Copy the material line for line, starting from its first line and stopping after the line that contains "reagującym na zmiany".
** THE INPUT follows **
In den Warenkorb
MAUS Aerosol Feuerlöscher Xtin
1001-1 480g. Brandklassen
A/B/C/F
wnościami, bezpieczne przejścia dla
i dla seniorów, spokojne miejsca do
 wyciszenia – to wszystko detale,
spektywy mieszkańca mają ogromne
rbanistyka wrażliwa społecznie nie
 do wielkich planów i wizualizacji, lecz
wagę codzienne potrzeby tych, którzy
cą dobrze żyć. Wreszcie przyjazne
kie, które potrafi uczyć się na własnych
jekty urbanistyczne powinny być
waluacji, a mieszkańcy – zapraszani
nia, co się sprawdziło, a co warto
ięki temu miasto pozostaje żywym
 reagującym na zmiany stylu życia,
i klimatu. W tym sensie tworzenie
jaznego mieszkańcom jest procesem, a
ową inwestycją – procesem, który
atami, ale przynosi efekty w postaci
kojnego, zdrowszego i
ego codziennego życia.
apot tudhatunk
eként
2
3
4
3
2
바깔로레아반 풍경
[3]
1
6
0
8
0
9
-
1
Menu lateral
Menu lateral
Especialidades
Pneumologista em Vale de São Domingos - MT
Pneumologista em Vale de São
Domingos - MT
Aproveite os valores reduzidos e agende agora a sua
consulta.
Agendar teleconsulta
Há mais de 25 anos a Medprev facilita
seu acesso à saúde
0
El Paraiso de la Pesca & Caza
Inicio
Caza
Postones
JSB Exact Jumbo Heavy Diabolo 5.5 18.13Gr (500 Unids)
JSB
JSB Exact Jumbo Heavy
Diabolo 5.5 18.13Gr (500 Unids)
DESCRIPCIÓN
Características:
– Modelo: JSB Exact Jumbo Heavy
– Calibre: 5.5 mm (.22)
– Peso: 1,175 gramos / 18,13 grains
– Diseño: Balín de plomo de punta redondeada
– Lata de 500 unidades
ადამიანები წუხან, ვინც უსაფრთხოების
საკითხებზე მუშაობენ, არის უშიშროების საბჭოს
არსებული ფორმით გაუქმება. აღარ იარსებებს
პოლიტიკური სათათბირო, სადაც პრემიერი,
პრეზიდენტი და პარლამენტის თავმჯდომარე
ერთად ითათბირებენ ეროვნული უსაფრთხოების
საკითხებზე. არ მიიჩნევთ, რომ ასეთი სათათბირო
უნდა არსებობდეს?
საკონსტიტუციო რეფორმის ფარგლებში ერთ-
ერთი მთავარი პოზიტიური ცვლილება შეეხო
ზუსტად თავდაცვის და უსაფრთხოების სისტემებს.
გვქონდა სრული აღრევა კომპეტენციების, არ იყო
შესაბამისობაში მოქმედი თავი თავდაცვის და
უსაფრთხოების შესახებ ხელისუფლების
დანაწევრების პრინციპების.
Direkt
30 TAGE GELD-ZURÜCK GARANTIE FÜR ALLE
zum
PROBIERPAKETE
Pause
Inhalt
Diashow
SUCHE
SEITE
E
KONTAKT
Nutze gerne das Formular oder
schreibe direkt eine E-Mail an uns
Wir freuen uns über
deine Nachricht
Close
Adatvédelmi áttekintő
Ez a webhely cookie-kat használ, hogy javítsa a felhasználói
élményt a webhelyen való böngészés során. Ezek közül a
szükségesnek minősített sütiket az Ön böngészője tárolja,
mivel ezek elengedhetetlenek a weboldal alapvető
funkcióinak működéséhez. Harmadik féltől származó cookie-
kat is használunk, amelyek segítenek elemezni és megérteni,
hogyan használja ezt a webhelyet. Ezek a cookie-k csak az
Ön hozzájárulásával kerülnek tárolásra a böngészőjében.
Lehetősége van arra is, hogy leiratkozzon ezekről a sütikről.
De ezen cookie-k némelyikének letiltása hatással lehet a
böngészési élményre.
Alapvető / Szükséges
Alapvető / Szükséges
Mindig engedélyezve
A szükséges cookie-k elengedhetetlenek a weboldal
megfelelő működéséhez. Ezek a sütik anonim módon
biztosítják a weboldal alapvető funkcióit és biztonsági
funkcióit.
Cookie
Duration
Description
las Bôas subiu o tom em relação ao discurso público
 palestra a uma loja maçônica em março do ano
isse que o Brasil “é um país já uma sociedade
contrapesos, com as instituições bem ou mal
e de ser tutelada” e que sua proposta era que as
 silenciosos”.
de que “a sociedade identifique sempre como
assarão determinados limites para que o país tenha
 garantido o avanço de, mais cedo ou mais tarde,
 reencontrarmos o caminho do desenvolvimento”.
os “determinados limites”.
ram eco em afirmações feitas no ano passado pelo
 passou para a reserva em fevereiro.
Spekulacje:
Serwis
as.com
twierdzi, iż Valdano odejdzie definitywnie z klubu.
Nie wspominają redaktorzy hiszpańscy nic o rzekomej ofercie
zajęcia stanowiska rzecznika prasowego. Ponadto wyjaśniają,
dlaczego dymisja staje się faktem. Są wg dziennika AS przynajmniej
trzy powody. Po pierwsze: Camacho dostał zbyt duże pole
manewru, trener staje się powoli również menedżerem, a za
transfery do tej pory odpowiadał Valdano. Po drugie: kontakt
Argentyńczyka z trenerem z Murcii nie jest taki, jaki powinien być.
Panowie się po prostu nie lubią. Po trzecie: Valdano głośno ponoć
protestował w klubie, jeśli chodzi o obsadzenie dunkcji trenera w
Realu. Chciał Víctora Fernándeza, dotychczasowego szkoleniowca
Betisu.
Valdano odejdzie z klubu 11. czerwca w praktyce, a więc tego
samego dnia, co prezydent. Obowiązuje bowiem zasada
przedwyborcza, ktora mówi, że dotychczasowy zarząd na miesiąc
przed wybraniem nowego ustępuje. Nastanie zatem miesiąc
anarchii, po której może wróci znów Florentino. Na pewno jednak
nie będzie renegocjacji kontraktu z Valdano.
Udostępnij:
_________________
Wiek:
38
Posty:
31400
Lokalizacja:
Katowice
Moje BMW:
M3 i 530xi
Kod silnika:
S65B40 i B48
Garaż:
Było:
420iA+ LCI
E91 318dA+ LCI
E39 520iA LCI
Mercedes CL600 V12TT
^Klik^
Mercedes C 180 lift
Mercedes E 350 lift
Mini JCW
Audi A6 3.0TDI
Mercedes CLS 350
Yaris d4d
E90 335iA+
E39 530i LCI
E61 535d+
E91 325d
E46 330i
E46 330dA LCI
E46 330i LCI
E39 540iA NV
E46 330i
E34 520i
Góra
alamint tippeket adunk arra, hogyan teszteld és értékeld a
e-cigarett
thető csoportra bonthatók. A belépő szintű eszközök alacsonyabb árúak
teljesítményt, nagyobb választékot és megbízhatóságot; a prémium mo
** End of THE INPUT **
# SOLVED PROBLEM
In den Warenkorb
MAUS Aerosol Feuerlöscher Xtin
1001-1 480g. Brandklassen
A/B/C/F
wnościami, bezpieczne przejścia dla
i dla seniorów, spokojne miejsca do
 wyciszenia – to wszystko detale,
spektywy mieszkańca mają ogromne
rbanistyka wrażliwa społecznie nie
 do wielkich planów i wizualizacji, lecz
wagę codzienne potrzeby tych, którzy
cą dobrze żyć. Wreszcie przyjazne
kie, które potrafi uczyć się na własnych
jekty urbanistyczne powinny być
waluacji, a mieszkańcy – zapraszani
nia, co się sprawdziło, a co warto
ięki temu miasto pozostaje żywym
 reagującym na zmiany stylu życia,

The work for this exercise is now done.